Wie schnell war die Zeitenwende formuliert, der Klimawandel aus den Schlagzeilen und Programmen gedrängt, Abrüstung als (moralisch-ethische und praktische) Verantwortung quasi abgeschafft. Die Forderung nach Kriegstüchtigkeit der gesamten Bevölkerung wurde in die Kommunikation eingeführt und wird medial auf allen Kanälen verbreitet.

Wie absurd mutet es an, dass die Förderung von Friedensfähigkeit, von Toleranz, Solidarität, Humanität nun vom Kampfeswille gegen den Feind ersetzt werden soll – auch wenn z.B. im bundesrepublikanischen Kontext Friedensarbeit immer völlig unterfinanziert ist und war und nie Eingang in Schulen und Bildungseinrichtungen gefunden hat. Die Forderung nach der Einrichtung eines Friedensministeriums zum Gegenpol des Verteidigungs/Kriegsministeriums, die die Internationale Frauenliga bereits 1919 erhoben hat wird noch nicht einmal ernsthaft in eine Debatte einbezogen.

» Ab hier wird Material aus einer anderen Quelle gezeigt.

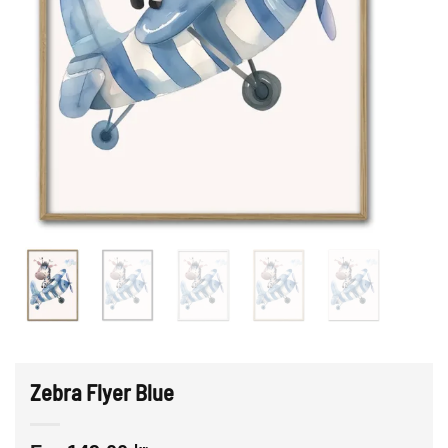
Zebra Flyer Blue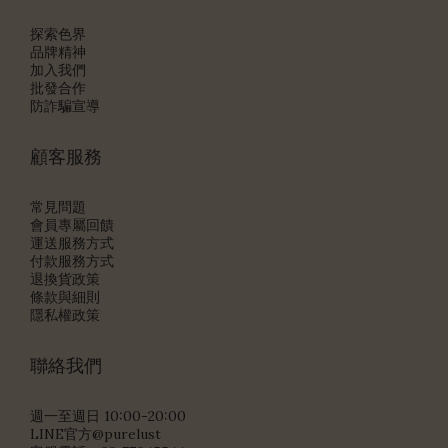
探索色界
品牌精神
加入我們
批發合作
防詐騙宣導
顧客服務
常見問題
會員專屬回饋
運送服務方式
付款服務方式
退換貨政策
條款與細則
隱私權政策
聯絡我們
週一至週日 10:00-20:00
LINE官方@purelust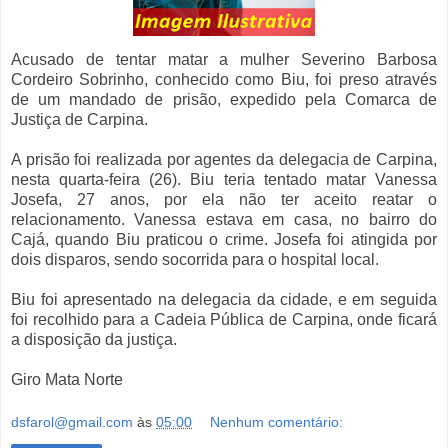
Acusado de tentar matar a mulher Severino Barbosa
Cordeiro Sobrinho, conhecido como Biu, foi preso através
de um mandado de prisão, expedido pela Comarca de
Justiça de Carpina.
A prisão foi realizada por agentes da delegacia de Carpina,
nesta quarta-feira (26). Biu teria tentado matar Vanessa
Josefa, 27 anos, por ela não ter aceito reatar o
relacionamento. Vanessa estava em casa, no bairro do
Cajá, quando Biu praticou o crime. Josefa foi atingida por
dois disparos, sendo socorrida para o hospital local.
Biu foi apresentado na delegacia da cidade, e em seguida
foi recolhido para a Cadeia Pública de Carpina, onde ficará
a disposição da justiça.
Giro Mata Norte
dsfarol@gmail.com
às
05:00
Nenhum comentário: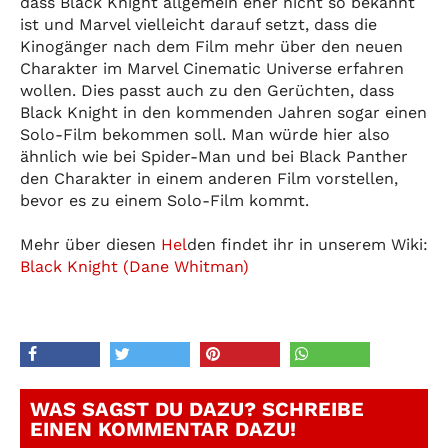
dass Black Knight allgemein eher nicht so bekannt
ist und Marvel vielleicht darauf setzt, dass die
Kinogänger nach dem Film mehr über den neuen
Charakter im Marvel Cinematic Universe erfahren
wollen. Dies passt auch zu den Gerüchten, dass
Black Knight in den kommenden Jahren sogar einen
Solo-Film bekommen soll. Man würde hier also
ähnlich wie bei Spider-Man und bei Black Panther
den Charakter in einem anderen Film vorstellen,
bevor es zu einem Solo-Film kommt.
Mehr über diesen
Hel
den findet ihr in unserem Wiki:
Black Knight (Dane Whitman)
WAS SAGST DU DAZU? SCHREIBE
EINEN KOMMENTAR DAZU!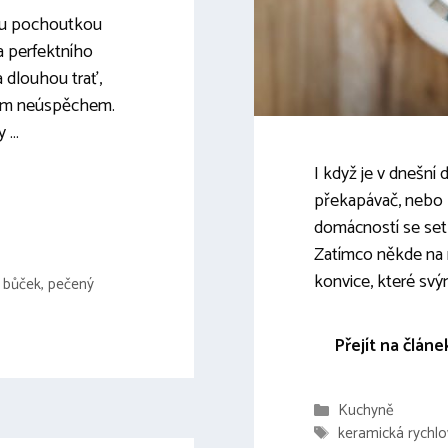
ou pochoutkou
a perfektního
 dlouhou trať,
čím neúspěchem.
y …
I když je v dnešní
překapávač, nebo 
domácností se setk
Zatímco někde na
konvice, které svý
 bůček
,
pečený
Přejít na článe
Rubriky
Kuchyně
Štítky
keramická rychlo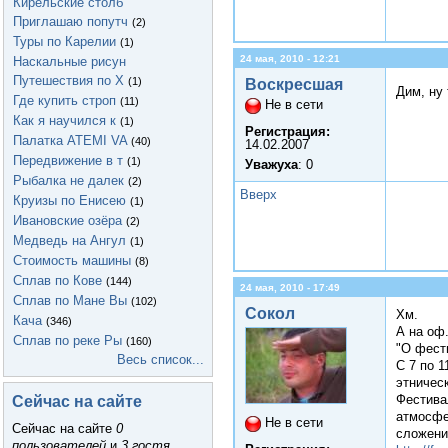
Кирельские столб
Приглашаю попутч
(2)
Туры по Карелии
(1)
24 мая, 2010 - 12:21
Наскальные рисун
Путешествия по Х
(1)
Воскресшая
Дим, ну
Где купить строп
(11)
Не в сети
Как я научился к
(1)
Регистрация:
Палатка ATEMI VA
(40)
14.02.2007
Передвижение в т
(1)
Уважуха
: 0
Рыбалка не далек
(2)
Вверх
Круизы по Енисею
(1)
Ивановские озёра
(2)
Медведь на Ангул
(1)
Стоимость машины
(8)
Сплав по Кове
(144)
24 мая, 2010 - 17:49
Сплав по Мане Вы
(102)
Сокол
Хм.
Кача
(346)
А на оф.
Сплав по реке Ры
(160)
"О фест
Весь список...
С 7 по 
этничес
Сейчас на сайте
Фестива
атмосфе
Не в сети
Сейчас на сайте
0
сложени
пользователей
и
3 гостя
.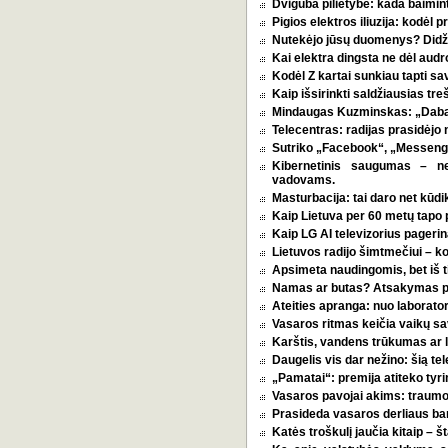
Dviguba pilietybė: kada baimint
Pigios elektros iliuzija: kodėl
Nutekėjo jūsų duomenys? Didžia
Kai elektra dingsta ne dėl audro
Kodėl Z kartai sunkiau tapti s
Kaip išsirinkti saldžiausias tr
Mindaugas Kuzminskas: „Dabar 
Telecentras: radijas prasidėjo n
Sutriko „Facebook“, „Messenge
Kibernetinis saugumas – n
vadovams.
Masturbacija: tai daro net kūdik
Kaip Lietuva per 60 metų tapo p
Kaip LG AI televizorius pagerina
Lietuvos radijo šimtmečiui – k
Apsimeta naudingomis, bet iš t
Namas ar butas? Atsakymas pri
Ateities apranga: nuo laborator
Vasaros ritmas keičia vaikų sa
Karštis, vandens trūkumas ar l
Daugelis vis dar nežino: šią tel
„Pamatai“: premija atiteko tyri
Vasaros pavojai akims: traumos
Prasideda vasaros derliaus ba
Katės troškulį jaučia kitaip – 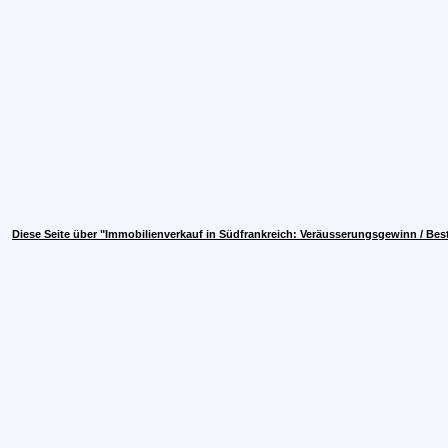
Diese Seite über "Immobilienverkauf in Südfrankreich: Veräusserungsgewinn / Be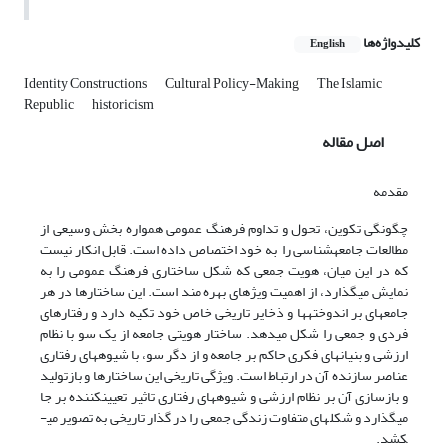
کلیدواژه‌ها
English
Identity Constructions
Cultural Policy-Making
The Islamic
Republic
historicism
اصل مقاله
مقدمه
چگونگى تکوین، تحول و تداوم فرهنگ عمومی همواره بخش وسیعی از
مطالعات جامعه­شناسی را به خود اختصاص داده است. قابل انکار نیست
که در این میان، هویت جمعی که شکل ساختاری فرهنگ عمومی را به
نمایش می­گذارد، از اهمیت ویژه­ای بهره مند است. این ساختارها در هر
جامعه­ای بر اندوخته­ها و ذخایر تاریخی خاص خود تکیه دارد و رفتارهای
فردی و جمعی را شکل می­دهد. ساختار هویتی جامعه از یک سو با نظام
ارزشی و بنیان­های فکری حاکم بر جامعه و از دگر سو، با شیوه­های رفتاری
عناصر سازنده آن در ارتباط است. ویژگی تاریخی این ساختارها و بازتولید
و بازسازی آن بر نظام ارزشی و شیوه­های رفتاری تاثیر تعیین­کننده بر جا
می­گذارد و شکل­های متفاوت زندگی جمعی را در گذار تاریخی به تصویر می­
کشد.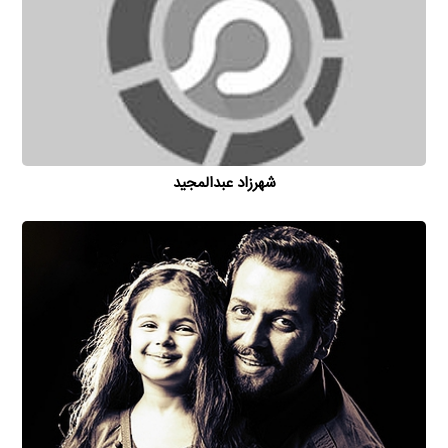
شهرزاد عبدالمجید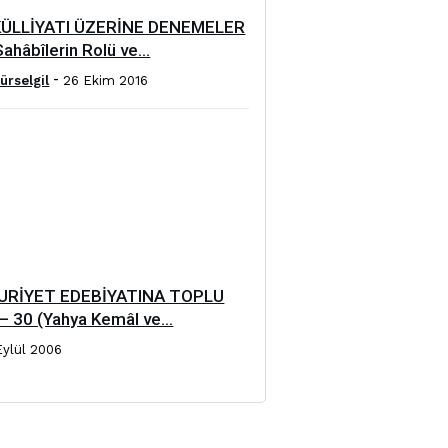
KÜLLİYATI ÜZERİNE DENEMELER
ahâbîlerin Rolü ve...
-
ürselgil
26 Ekim 2016
RİYET EDEBİYATINA TOPLU
– 30 (Yahya Kemâl ve...
Eylül 2006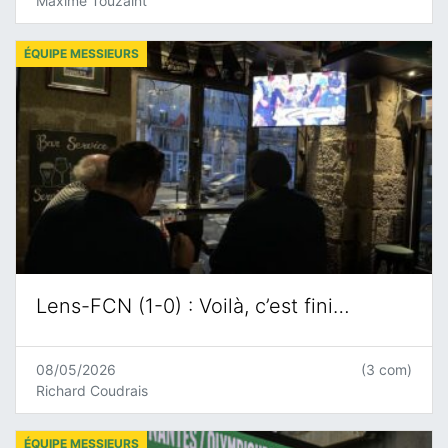
Maxime Touzaint
ÉQUIPE MESSIEURS
Lens-FCN (1-0) : Voilà, c’est fini…
08/05/2026
(3 com)
Richard Coudrais
ÉQUIPE MESSIEURS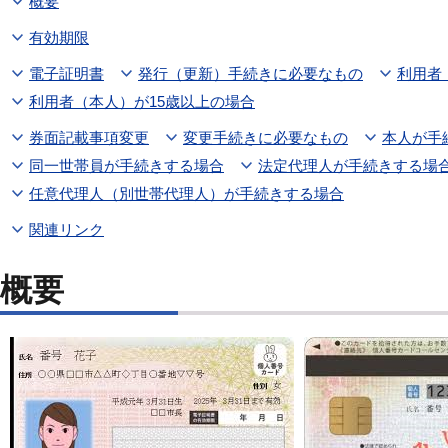
概要
有効期限
電子証明書
発行（更新）手続きに必要なもの
利用者
利用者（本人）が15歳以上の場合
券面記載事項変更
変更手続きに必要なもの
本人が手
同一世帯員が手続きする場合
法定代理人が手続きする場
任意代理人（別世帯代理人）が手続きする場合
関連リンク
概要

Wie muss es den vielen „Friedensarbeiter*innen“ in Konfliktgebieten in Nahost wie auch in der Ukraine, in Osteuropa und Zentralasien gehen, deren Analyse der Ursachen für Krieg und Gewalt und ihre praktische Versöhnungsarbeit und vertrauensbildende Maßnahmen weggekürzt werden. Wie geht es uns, die als Mitglieder einer über 100 Jahre alten Frauenfriedensorganisation, seriöse Konfliktanalyse betrieben haben im Dreieck zwischen Patriarchat, Militarismus und Kapitalismus, die an lokalen bis internationalen Netzwerken für Gerechtigkeit und an der Perspektive für permanenten Frieden beteiligt sind? Schon bitter zu spüren, wie die Angstpropaganda und die Verunsicherung weiter Teile der Bevölkerung wie Gift ins kollektive Bewusstsein geträufelt werden.

Wieder einmal in der Geschichte dominieren und gewinnen Geostrategie, wirtschaftliche Interessen und Machtkonstellationen gegen zivile Logik. Gewalt im Umgang miteinander wird geschürt – nicht zuletzt rassistische Übergriffe, Femizide sprechen Bände. Ausgrenzung bekommen zuerst die Schwächsten der Gesellschaft besonders zu spüren: Frauen werden wieder an den Rand gedrängt und Feminismus in ein „wokes“ Päckchen gepackt und abgelegt. Gelder im Kultur-, im Sozial- und Gesundheitsbereich werden leichtsinnig in den Klingelbeutel der Kriegstreiber*innen geworfen, um NATO-Beiträge und Militär zu finanzieren. Prävention und humanitäre Hilfe fallen dabei erkennbar dem Rotstift zum Opfer.

Und die politische Rechte marschiert in die Rathäuser und Parlamente.

Als internationale Vorbereitungsgruppe unter der Führung des Netzwerks von Transform Europe stemmen wir uns gegen diesen Mainstream und widmen uns weiter der Erforschung von Utopien für Frieden und Gerechtigkeit.

Wir freuen uns, Sie zur Future Factory 2025 einzuladen, wo wir gemeinsam in die Diskussion über greifbare Utopien eintauchen werden. Aufbauend auf dem letztjährigen Prozess der Vorstellung des Europas, das wir wollen, werden wir in diesem Jahr bestehende Konzepte der demokratischen Planung, der Zukunft des Multilateralismus und der Chancen für Frieden und Gerechtigkeit untersuchen.

Aktivist*innen, Akademiker*innen, verschiedene linke, progressive und antikapitalistische politische Kräfte und Organisationen kommen vom 23. – 25. Januar in Rom zusammen, um eine friedliche und gemeinschaftliche Zukunft zu diskutieren, zu planen und zu entwerfen, in der Krieg und Ausbeutung nicht nur undenkbar, sondern unmöglich sind!